Problem: Locate the line with "This habit had" in the material. Copy that line and each one after it, through the last, exactly and with nothing else.

+ + + + +

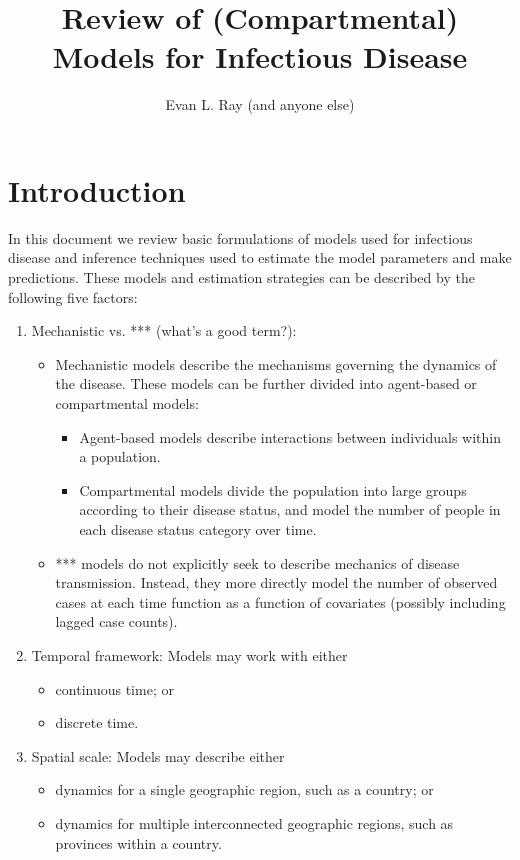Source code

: \documentclass[fleqn]{article}\usepackage[]{graphicx}\usepackage[]{color}
\title{Review of (Compartmental) Models for Infectious Disease}
\date{}
\author{Evan L. Ray (and anyone else)}
\begin{document}
\maketitle

\section{Introduction}
\label{sec:Intro}

In this document we review basic formulations of models used for infectious disease and inference techniques used to estimate the model parameters and make predictions.  These models and estimation strategies can be described by the following five factors:
\begin{enumerate}
\item Mechanistic vs. *** (what's a good term?):
	\begin{itemize}
	\item Mechanistic models describe the mechanisms governing the dynamics of the disease.  These models can be further divided into agent-based or compartmental models:
		\begin{itemize}
		\item Agent-based models describe interactions between individuals within a population.
		\item Compartmental models divide the population into large groups according to their disease status, and model the number of people in each disease status category over time.
		\end{itemize}
	\item *** models do not explicitly seek to describe mechanics of disease transmission.  Instead, they more directly model the number of observed cases at each time function as a function of covariates (possibly including lagged case counts).
	\end{itemize}
\item Temporal framework: Models may work with either
	\begin{itemize}
	\item continuous time; or
	\item discrete time.
	\end{itemize}
\item Spatial scale: Models may describe either
	\begin{itemize}
	\item dynamics for a single geographic region, such as a country; or
	\item dynamics for multiple interconnected geographic regions, such as provinces within a country.

\end{itemize}
\end{enumerate}
\end{document}
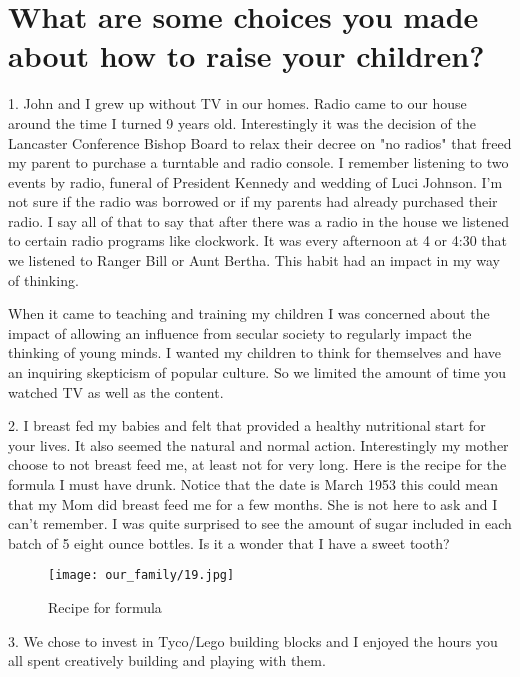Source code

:\section{What are some choices you made about how to raise your children?}
    1. John and I grew up without TV in our homes. 
Radio came to our house around the time I turned 9 years old. 
Interestingly it was the decision of the Lancaster Conference Bishop Board to relax their decree on "no radios" that freed my parent to purchase a turntable and radio console. 
I remember listening to two events by radio, funeral of President Kennedy and wedding of Luci Johnson.  
I'm not sure if the radio was borrowed or if my parents had already purchased their radio. 
I say all of that to say that after there was a radio in the house we listened to certain radio programs like clockwork. 
It was every afternoon at 4 or 4:30 that we listened to Ranger Bill or Aunt Bertha. 
This habit had an impact in my way of thinking. 

When it came to teaching and training my children I was concerned about the impact of allowing an influence from secular society to regularly impact the thinking of young minds. 
I wanted my children to think for themselves and have an inquiring skepticism of popular culture. 
So we limited the amount of time you watched TV as well as the content.

    2. I breast fed my babies and felt that provided a healthy nutritional start for your lives. 
It also seemed the natural and normal action. 
Interestingly my mother choose to not breast feed me, at least not for very long. 
Here is the recipe for the formula I must have drunk. 
Notice that the date is March 1953 this could mean that my Mom did breast feed me for a few months. 
She is not here to ask and I can't remember. 
I was quite surprised to see the amount of sugar included in each batch of 5 eight ounce bottles. 
Is it a wonder that I have a sweet tooth?

\begin{figure}
\centering
\texttt{[image: our\_family/19.jpg]}
\caption{
Recipe for formula
}
\end{figure}

    3. We chose to invest in Tyco/Lego building blocks and I enjoyed the hours you all spent creatively building and playing with them.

+ + + + +

Task result:
This habit had an impact in my way of thinking. 

When it came to teaching and training my children I was concerned about the impact of allowing an influence from secular society to regularly impact the thinking of young minds. 
I wanted my children to think for themselves and have an inquiring skepticism of popular culture. 
So we limited the amount of time you watched TV as well as the content.

    2. I breast fed my babies and felt that provided a healthy nutritional start for your lives. 
It also seemed the natural and normal action. 
Interestingly my mother choose to not breast feed me, at least not for very long. 
Here is the recipe for the formula I must have drunk. 
Notice that the date is March 1953 this could mean that my Mom did breast feed me for a few months. 
She is not here to ask and I can't remember. 
I was quite surprised to see the amount of sugar included in each batch of 5 eight ounce bottles. 
Is it a wonder that I have a sweet tooth?

\begin{figure}
\centering
\texttt{[image: our\_family/19.jpg]}
\caption{
Recipe for formula
}
\end{figure}

    3. We chose to invest in Tyco/Lego building blocks and I enjoyed the hours you all spent creatively building and playing with them.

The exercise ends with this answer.